Baby bees first become nurse bees before they are gatherers. Their job is to feed and look after younger bees for about two weeks, then they become field bees – gatherers.
Bees never sleep, in summer when gathering honey, they virtually work them selves to death – they live approximately 6 weeks, but, in winter with not as much to do they live approximately 6 months.
Queen bees live between 2 – 3 years. They are really only egg laying machines. Worker bees feed and clean her. She can lay male or female eggs at will. (pretty clever stuff). As I said before, the only difference between a worker bee and a Queen bee, is the amount of feed in infancy. A worker is an under developed female. She can lay eggs if things get tough – only drones (male bees) though.
Drone bees are male. They do no work, just bludge, so when feed is in short supply, the drones get thrown out of the hive and die. They usually live about 6 months, before getting killed.
Hives will produce queens, only when their queen has become to old or when they have decided to swarm – split from the hive and make a new one.
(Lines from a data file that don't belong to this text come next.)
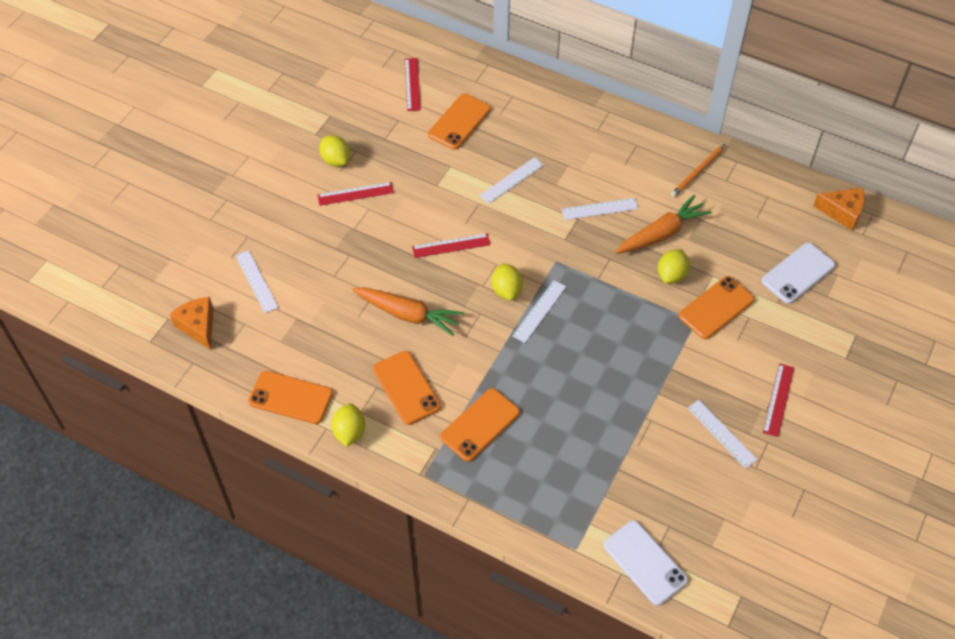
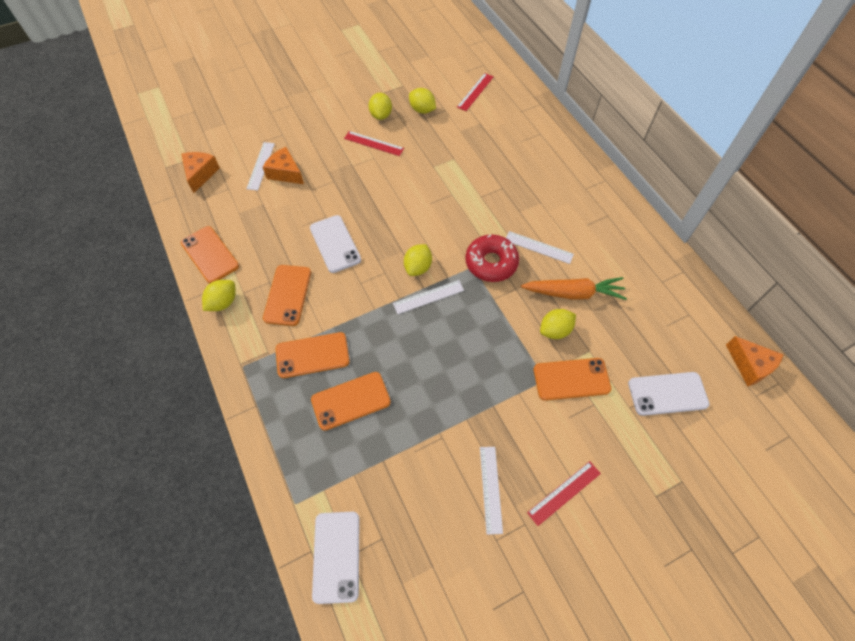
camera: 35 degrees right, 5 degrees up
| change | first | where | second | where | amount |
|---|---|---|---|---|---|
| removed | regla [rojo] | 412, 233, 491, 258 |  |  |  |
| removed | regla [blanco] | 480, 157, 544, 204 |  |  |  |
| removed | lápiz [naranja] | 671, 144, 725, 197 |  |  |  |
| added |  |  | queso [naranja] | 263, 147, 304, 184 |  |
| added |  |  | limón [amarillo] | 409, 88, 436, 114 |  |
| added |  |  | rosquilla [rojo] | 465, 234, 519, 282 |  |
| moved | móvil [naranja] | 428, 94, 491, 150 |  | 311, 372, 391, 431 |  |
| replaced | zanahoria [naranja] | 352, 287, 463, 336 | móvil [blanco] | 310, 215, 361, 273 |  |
Bees are kept in wooden boxes – 8 or 10 frames in each, 2 sides to each frame. Each frame has a mid rib of honey comb pattern, to ensure the bees build the shape required to be able to extract the honey efficiently.
Hives are worked in boxes of 1, 2 or 3 stacked on top of each other, number depending of strength of hive, amount of honey etc. These boxes have a top and bottom – removable – weather proof, with closable openings.
A three storey hive on average would contain approximately 50 – 60 thousand bees.
When bees have taken nectar back to their hive, they then fan their wings to get the moisture out of it, before they seal it with wax – they make from their glands.
Bees keep their hives at a fairly constant temperature of 22 degrees celcius. by fanning their wings. On a hot summers day you will see them hanging in bunches out of the hives, trying to get cool.
Worker bees hatch out moving like wobbly babys – slow and unsure, But queens hatch out, immediately very active and aggressive, and the first one out kills all remaining unhatched queens. Therefore beekeepers have to be very vigilant if trying to raise queens, and be ready to place them right to time, in hives made ready for them – called nukes.
Beekeepers use veils to prevent getting stung in the eyes or on their faces. Some use gloves and suits as well. Archibalds breed their bees away from aggression, so as to make working the bees a lot easier.
Another name for a beekeeper is apiarist. Apiarists can breed their own queens or buy from queen breeders, who will post the bees out to them. The bees bought this way arrive in little boxes, flywire on top, one queen and 3 or 4 workers to look after her and a little candied honey to eat in each box.
Working the bees
Bees have two main natural enemies. One is bears. Therefore don’t wear dark Woolly clothing near them. That will stir them up and you’ll get stung. The 2nd enemy is fire: This frightens them and they don’t sting – they just try to hide, so therefore beekeepers all use smokers to control the bees.
A smoker is a can of fire with a bellows on it to draw air over the fire and cause it to smoke.
There are three breeds of bees used for honey production in Australia: Carnolian, Caucian & Italian. Italian bees are more yellowy, Caucian and Carnolian are darker coloured, with Caucian generally being the quietest. Bees are bred for their gathering ability and quietness.
The beekeeping industry in Australia is quite small. Many apiarists are part time in the industry, but there are large apiarists as well. Archibald Apiaries and Richardson Apiaries,(brother inlaws) work together, and within a small circle of apiarists, helping each other with information on honey flows etc.